In general the pagan world, both Roman and Greek, had a far more relaxed attitude towards the whole concept of suicide, a practice that was only finally outlawed with the advent of the Christians, who condemned it at the Council of Arles in 452 as the work of the Devil.
There is, however, some echo of later Christian hostility in earlier pagan thinkers. Pythagoras, for example, was against the act, though more on mathematical than moral grounds, believing that there was only a finite number of souls for use in the world, and that the sudden and unexpected departure of one upset a delicate balance. Aristotle also condemned suicide, though for quite different, far more practical reasons, in that it robbed the community of the services of one of its members.
A reading of Phaedo suggests that Plato was also against the practice, inasmuch as he allows Socrates to defend the teachings of the Orphics, who believed that the human body was the property of God, and thus self-harm was a direct offense against divine law. Yet, it's not quite so simple, because after Socrates says than no man has a right to suicide, this is then qualified by the statement "...unless God sends some necessity upon him, as has now been sent upon me." After all, let's not forget that Socrates himself was a suicide, perhaps the most famous in history!

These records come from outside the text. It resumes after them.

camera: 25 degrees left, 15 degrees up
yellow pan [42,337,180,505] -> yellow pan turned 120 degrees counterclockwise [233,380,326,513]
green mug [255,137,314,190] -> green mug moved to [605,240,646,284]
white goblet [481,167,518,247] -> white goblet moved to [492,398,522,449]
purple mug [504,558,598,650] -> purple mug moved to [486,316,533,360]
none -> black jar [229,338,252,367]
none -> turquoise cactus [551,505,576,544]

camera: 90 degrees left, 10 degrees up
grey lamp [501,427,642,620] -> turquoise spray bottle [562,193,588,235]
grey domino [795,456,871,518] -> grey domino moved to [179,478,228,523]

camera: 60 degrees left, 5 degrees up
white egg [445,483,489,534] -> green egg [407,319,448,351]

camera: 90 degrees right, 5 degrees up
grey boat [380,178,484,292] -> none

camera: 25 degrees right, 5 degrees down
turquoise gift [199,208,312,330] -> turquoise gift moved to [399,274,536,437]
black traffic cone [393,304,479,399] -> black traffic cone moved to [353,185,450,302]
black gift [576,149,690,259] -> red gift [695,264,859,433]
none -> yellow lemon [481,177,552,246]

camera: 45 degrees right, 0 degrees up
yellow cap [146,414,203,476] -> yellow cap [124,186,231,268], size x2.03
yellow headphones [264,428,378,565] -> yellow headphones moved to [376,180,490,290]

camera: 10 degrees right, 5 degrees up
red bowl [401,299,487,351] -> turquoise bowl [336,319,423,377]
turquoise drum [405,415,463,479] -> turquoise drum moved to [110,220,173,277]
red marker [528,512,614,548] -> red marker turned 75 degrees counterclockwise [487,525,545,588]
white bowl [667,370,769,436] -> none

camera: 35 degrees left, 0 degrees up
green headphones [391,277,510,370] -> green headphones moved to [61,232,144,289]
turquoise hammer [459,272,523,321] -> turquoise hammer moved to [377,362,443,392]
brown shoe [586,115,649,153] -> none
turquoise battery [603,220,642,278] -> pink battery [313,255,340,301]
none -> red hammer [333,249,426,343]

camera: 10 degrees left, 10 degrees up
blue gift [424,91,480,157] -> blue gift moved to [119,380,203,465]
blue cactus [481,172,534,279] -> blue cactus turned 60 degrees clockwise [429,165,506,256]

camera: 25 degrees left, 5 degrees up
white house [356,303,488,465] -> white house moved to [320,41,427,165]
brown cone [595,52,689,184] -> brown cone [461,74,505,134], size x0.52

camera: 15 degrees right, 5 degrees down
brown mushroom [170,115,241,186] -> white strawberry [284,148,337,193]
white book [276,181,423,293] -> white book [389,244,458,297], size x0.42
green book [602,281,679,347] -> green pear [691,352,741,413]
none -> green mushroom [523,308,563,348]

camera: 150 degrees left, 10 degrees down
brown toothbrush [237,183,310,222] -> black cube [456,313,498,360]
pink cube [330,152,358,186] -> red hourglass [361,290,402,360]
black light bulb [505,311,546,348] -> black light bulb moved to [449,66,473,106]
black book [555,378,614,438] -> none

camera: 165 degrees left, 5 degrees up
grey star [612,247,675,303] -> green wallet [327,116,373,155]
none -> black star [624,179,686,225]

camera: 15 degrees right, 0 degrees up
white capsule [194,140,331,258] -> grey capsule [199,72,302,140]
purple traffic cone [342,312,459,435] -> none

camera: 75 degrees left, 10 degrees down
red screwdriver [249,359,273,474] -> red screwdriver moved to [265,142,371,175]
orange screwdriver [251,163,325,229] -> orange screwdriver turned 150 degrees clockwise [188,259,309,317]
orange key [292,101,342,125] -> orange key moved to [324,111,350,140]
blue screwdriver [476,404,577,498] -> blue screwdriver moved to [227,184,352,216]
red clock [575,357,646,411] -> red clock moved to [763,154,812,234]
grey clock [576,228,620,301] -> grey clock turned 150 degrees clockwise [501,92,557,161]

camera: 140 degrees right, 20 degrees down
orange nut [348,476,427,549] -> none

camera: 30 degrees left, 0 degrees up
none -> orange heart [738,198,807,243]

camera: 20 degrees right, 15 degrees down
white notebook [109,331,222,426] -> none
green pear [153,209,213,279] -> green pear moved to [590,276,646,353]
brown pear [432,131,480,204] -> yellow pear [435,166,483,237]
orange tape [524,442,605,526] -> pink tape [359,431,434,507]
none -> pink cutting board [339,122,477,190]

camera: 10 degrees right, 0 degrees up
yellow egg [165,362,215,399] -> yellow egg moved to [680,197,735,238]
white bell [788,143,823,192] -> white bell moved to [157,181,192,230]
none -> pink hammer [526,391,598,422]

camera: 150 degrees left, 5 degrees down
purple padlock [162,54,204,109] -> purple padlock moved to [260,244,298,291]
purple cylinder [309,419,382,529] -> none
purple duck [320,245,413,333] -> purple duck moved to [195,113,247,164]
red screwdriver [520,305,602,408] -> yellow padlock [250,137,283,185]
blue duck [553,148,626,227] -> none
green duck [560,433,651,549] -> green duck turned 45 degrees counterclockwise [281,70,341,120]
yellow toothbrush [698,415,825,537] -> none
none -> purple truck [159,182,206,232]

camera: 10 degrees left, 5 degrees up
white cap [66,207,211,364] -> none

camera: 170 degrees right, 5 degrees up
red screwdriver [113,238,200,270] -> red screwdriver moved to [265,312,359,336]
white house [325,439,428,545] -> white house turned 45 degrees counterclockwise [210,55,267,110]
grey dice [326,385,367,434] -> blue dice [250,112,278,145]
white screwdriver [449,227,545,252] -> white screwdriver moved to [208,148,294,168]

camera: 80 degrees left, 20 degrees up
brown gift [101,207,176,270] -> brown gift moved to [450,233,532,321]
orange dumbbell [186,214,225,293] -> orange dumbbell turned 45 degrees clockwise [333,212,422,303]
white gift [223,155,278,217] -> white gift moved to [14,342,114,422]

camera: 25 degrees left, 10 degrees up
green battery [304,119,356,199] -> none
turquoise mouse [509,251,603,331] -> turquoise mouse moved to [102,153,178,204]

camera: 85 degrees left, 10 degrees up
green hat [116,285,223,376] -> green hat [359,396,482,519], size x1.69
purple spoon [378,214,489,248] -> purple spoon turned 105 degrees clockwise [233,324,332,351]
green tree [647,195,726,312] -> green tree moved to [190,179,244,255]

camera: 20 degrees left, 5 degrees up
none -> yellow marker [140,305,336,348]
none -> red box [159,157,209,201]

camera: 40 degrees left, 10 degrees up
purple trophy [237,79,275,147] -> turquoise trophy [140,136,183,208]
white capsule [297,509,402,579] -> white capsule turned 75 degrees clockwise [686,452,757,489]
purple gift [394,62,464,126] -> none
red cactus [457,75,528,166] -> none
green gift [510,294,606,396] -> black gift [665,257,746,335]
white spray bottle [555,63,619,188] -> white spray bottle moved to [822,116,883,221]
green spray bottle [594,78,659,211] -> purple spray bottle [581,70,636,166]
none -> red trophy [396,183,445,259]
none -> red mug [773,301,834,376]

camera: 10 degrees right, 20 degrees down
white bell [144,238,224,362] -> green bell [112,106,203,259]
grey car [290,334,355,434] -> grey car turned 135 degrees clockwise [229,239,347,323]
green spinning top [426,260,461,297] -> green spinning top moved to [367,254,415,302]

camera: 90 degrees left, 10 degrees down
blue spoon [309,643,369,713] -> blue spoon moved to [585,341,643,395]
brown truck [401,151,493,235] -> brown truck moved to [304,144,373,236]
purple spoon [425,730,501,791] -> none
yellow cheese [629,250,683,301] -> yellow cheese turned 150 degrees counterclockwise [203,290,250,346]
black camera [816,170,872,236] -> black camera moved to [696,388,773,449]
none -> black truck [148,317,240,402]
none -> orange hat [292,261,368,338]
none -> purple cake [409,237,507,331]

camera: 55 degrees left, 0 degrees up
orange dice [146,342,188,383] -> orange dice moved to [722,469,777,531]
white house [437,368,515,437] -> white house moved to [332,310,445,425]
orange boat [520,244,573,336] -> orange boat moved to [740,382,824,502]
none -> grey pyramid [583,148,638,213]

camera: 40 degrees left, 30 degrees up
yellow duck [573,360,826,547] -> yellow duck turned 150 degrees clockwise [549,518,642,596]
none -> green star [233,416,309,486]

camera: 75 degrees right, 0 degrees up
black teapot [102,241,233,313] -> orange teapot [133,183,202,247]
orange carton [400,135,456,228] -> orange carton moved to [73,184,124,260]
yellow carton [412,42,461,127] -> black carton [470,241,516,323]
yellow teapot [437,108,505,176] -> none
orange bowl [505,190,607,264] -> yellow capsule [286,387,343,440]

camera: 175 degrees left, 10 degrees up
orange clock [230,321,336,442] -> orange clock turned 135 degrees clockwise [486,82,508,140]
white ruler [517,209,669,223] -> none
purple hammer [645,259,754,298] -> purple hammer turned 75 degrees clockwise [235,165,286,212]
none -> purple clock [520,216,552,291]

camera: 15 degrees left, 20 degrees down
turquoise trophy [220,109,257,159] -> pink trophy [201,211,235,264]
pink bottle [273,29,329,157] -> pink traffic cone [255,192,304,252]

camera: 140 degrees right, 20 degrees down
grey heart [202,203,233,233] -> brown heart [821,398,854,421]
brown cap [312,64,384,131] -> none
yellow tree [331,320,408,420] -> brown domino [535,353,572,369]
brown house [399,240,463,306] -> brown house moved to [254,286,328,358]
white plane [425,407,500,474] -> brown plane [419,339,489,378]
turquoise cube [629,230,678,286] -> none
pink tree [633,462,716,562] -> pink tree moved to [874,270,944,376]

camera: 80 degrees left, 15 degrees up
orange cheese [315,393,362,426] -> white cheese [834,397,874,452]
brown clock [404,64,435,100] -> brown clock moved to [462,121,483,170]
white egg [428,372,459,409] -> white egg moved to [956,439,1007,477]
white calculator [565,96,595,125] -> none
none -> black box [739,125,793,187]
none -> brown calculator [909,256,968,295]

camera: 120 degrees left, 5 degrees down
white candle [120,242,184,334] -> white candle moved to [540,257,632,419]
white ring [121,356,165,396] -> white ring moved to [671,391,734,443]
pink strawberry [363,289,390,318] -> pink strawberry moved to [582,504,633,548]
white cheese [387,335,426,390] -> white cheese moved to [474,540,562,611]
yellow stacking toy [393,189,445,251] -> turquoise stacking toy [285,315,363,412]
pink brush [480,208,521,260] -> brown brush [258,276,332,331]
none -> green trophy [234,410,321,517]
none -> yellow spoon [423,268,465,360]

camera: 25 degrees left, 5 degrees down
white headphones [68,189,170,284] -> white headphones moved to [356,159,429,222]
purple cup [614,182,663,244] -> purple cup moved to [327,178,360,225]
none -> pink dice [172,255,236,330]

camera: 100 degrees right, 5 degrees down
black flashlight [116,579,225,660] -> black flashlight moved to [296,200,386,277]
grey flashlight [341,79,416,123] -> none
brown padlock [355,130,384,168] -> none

In Rome suicide was never a general offence in law, though the whole approach to the question was essentially pragmatic. It was specifically forbidden in three cases: those accused of capital crimes, soldiers and slaves. The reason behind all three was the same-it was uneconomic for these people to die. If the accused killed themselves prior to trial and conviction then the state lost the right to seize their property, a loophole that was only closed by Domitian in the first century AD, who decreed that those who died prior to trial were without legal heirs. The suicide of a soldier was treated on the same basis as desertion. If a slave killed her or himself within six months of purchase, the master could claim a full refund from the former owner.
But the Romans fully approved of what might be termed 'patriotic suicide'; death, in other words, as an alternative to dishonour. For the Stoics, a philisophical sect which originated in Greece, death was a guarantee of personal freedom, a way out of an intolerable existence. And so it was for Cato the Younger, who killed himself after the Pompeian cause was defeated at the Battle of Thapsus. This was a 'virtuous death', one guided by reason and conscience. His example was later followed by Seneca, with as much courage and virtue, though under somewhat more straightened circumstances.
A very definite line was drawn by the Romans between the virtuous suicide and suicide for entirely private reasons. They disapproved of Mark Antony not because he killed himself, but that he killed himself for love, a very un-Roman thing to do!